A weekend breach of T-Mobile’s systems exposed the personal information of at least 47 million past and current customers, the company confirmed in a statement late Tuesday.
While the company is still investigating the breach, T-Mobile says it is confident they were able to identify and close the illegal access point to its servers.
The information of around 7.8 million current T-Mobile postpaid user accounts, as well as over 40 million records from previous customers or those who had applied for credit with T-Mobile, were accessed in the breach. T-Mobile says “no phone numbers, account numbers, PINs, passwords, or financial information were compromised in any of these files of customers or prospective customers.”
But personal data from over 850,000 active T-Mobile prepaid customers, including names, phone numbers and PIN access codes, were exposed in the breach. T-Mobile has already reset all affected PIN numbers, and is in the process of notifying all impacted customers.
T-Mobile currently has “no indication” that any customers’ financial, credit or debit information was released in the hack.
“We take our customers’ protection very seriously and we will continue to work around the clock on this forensic investigation to ensure we are taking care of our customers in light of this malicious attack,” the company wrote in part. “While our investigation is ongoing, we wanted to share these initial findings even as we may learn additional facts through our investigation that cause the details above to change or evolve.”
As a result of the cyberattack, T-Mobile is offering customers two years of McAfee’s ID Theft Protection Service free of charge. The company also recommends all postpaid customers immediately change their PIN number, and will be posting more information on a publicly-available page later Wednesday.

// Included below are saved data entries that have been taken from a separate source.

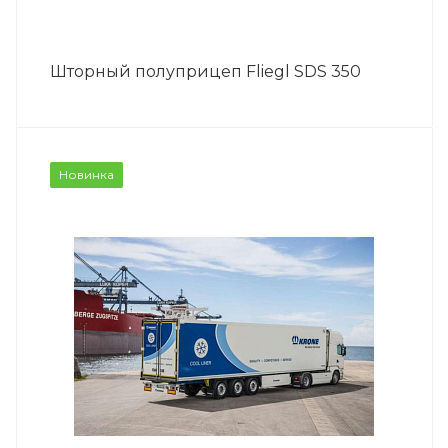
Шторный полуприцеп Fliegl SDS 350
Новинка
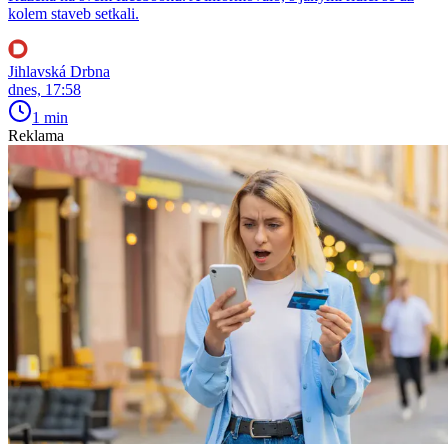
kolem staveb setkali.
Jihlavská Drbna
dnes, 17:58
1 min
Reklama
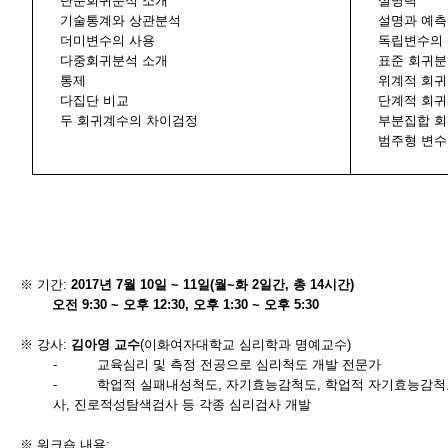
단순회귀분석 소개
설명력
기술통계와 상관분석
설명과 예측
더미변수의 사용
독립변수의
다중회귀분석 소개
표준 회귀
통제
위계적 회
다집단 비교
단계적 회
두 회귀계수의 차이검정
부분집합 
범주형 변수
※ 기간
:
2017
년
7
월
10
일
~ 11
일
(
월
~
화
2
일간
,
총
14
시간
)
오전
9:30 ~
오후
12:30,
오후
1:30 ~
오후
5:30
※ 강사
:
김아영 교수
(
이화여자대학교 심리학과 명예교수
)
-
교육심리 및 측정 전공으로 심리척도 개발 전문가
-
학업적 실패내성척도
,
자기효능감척도
,
학업적 자기효능감척
사
,
진로적성탐색검사 등 각종 심리검사 개발
※ 워크숍 내용
:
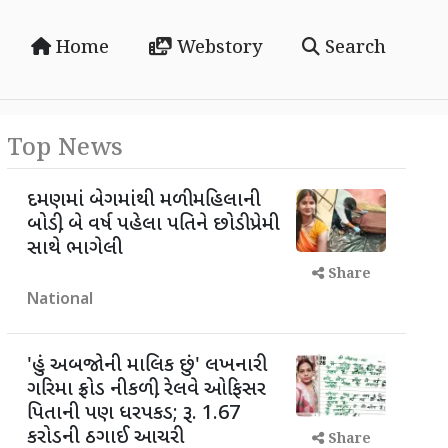
Home
Webstory
Search
Top News
દમણમાં બેગમાંથી મળી મહિલાની
બોડી, બે વર્ષ પહેલા પતિને છોડી પ્રેમી
સાથે ભાગેલી
Share
National
'હું અબજોની માલિક છું' લખનારી
ગરિમા ફ્રોડ નીકળી, રેલવે ઓફિસર
પિતાની પણ ધરપકડ; રૂ. 1.67
કરોડની ઠગાઈ આચરી
Share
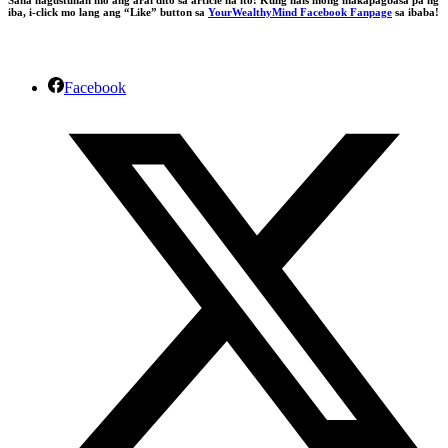
Sana nagustuhan mo ang aral dito sa article na ito! Kung nais mong makapagbasa pa ng
iba, i-click mo lang ang “Like” button sa
YourWealthyMind Facebook Fanpage
sa ibaba!
Facebook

News of a potential hack of T-Mobile’s system was first reported by Vice on Sunday, after reporters for Motherboard — Vice’s digital sector dedicated to “technology, science and humans”— came across a forum post selling data from potentially hundreds of millions of users.
While the post did not contain a direct mention of T-Mobile, the original poster reportedly told Motherboard the sale contained private information from over 100 million customers allegedly stolen from T-Mobile.
In an emailed statement to Spectrum News on Monday, a spokesperson for T-Mobile confirmed an unknown actor accessed T-Mobile's data, but said the company was working "around the clock" to find out if any personal data was revealed in the breach.